課題文
#####
遺言執行者は、遺言者が亡くなったときに相続をスムーズに進める役割があります。
しかし、遺言執行者を引き受けてしまったものの「辞任したい」と思ったり、遺言執行者に選任された人を「解任したい」と思ったりしてしまうケースも少なくありません。
とはいえ、遺言執行者を変更するためにはどのようにすればいいかわからない方も多いはずです。
この記事では、以下の点を中心に、公正証書遺言を作成した場合の遺言執行者の役割、辞任や解任をする方法を解説します。
遺言執行者とは、亡くなった方の代理人として遺言書どおりに相続が実行されるよう、必要なすべての手続きをおこなう人のことを指します。
遺言書があったとしても、それを実行し相続を完了させるためにはさまざまな手続きが必要です。
相続人が複数いる場合、この手続きを誰がやるのかが問題になることもあります。
故人の遺言を確実に実行させるだけでなく、こうした問題を避けるためにも遺言執行者の存在は欠かせません。
では、公正証書遺言の遺言執行者はどうやって決まるのでしょうか。まずは職務の内容と選び方を詳しく解説します。
#####
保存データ
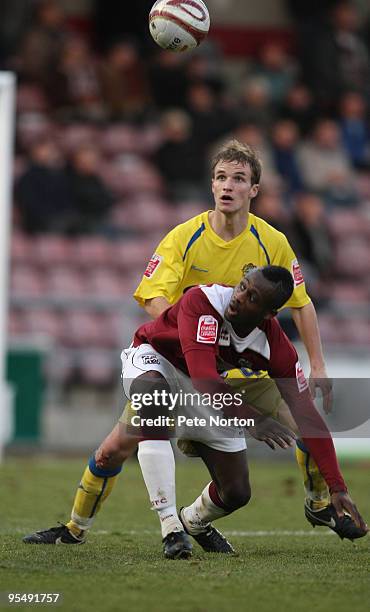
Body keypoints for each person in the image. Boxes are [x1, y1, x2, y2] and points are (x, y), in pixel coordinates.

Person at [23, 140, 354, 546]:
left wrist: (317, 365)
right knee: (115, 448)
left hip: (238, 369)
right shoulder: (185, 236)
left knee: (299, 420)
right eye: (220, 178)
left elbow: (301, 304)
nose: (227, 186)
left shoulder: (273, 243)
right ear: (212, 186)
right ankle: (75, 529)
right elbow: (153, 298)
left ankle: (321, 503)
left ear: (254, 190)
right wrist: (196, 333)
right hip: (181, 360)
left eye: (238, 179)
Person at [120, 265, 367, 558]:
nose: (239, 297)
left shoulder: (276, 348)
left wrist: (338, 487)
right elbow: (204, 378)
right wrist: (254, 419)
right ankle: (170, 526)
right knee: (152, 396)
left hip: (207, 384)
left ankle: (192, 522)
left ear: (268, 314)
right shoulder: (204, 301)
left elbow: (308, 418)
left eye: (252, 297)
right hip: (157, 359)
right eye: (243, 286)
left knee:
#####
演習問題
**a)** 遺言執行者に関する課題文では、相続人が複数いる場合に何が問題になることがあると述べていますか。
**b)** 遺言執行者を扱った課題文の最後の文に続けて、本文を書き進めてください。
記録は課題文とは無関係の独立した資料です。

解答
**a)** 相続の手続きを誰がおこなうのかという点です。

**b)**
公正証書遺言の遺言執行者に就任すると、以下のような職務をおこなわなければなりません。
遺言執行者に選任された本人が遺言執行者になることを了承した場合、遺言執行者は速やかにすべての相続人に、その旨を通知する必要があります。
民法1007条では受遺者は通知の対象とされていませんが、遺言書の内容によっては通知したほうがいい場合もあります。
就任通知書の送付は、相続人が遺言書や遺言執行者の存在を知らず、財産を処分してしまうのを防ぐためにもできるだけ早く通知しなければなりません。
通知の際には、遺言書のコピーなどを一緒に送付し、遺言内容も相続人や受遺者に知らせるようにします。
遺言執行者は遺言執行を前提として、対象となる遺産に何があるかを調査しなければなりません。
遺言書を作成したあとに取得した財産も遺産となるので、遺言書に記載されている遺産だけとは限らないためです。
そのため、相続人からのヒアリングや預貯金の取引履歴のチェックなど、遺産を調査する必要があります。
また、遺言執行者は遅滞なく相続財産の目録を作成し、相続人に交付しなければいけません。
遺言執行者には、目録作成の義務が課せられます。相続人の請求があるときは、その立ち会いのもとで相続財産の目録を作成、または公証人に作成させなければならないと決められています。
2 遺言執行者は、相続人の請求があるときは、その立会いをもって相続財産の目録を作成し、または公証人にこれを作成させなければならない。
引用元:E-GOV|民法1011条2項
遺言執行者としての職務をおこなう前提として、相続人の範囲を把握することが大切です。
また、就任通知書を送付するためにも、相続人の氏名や住所を知る必要があります。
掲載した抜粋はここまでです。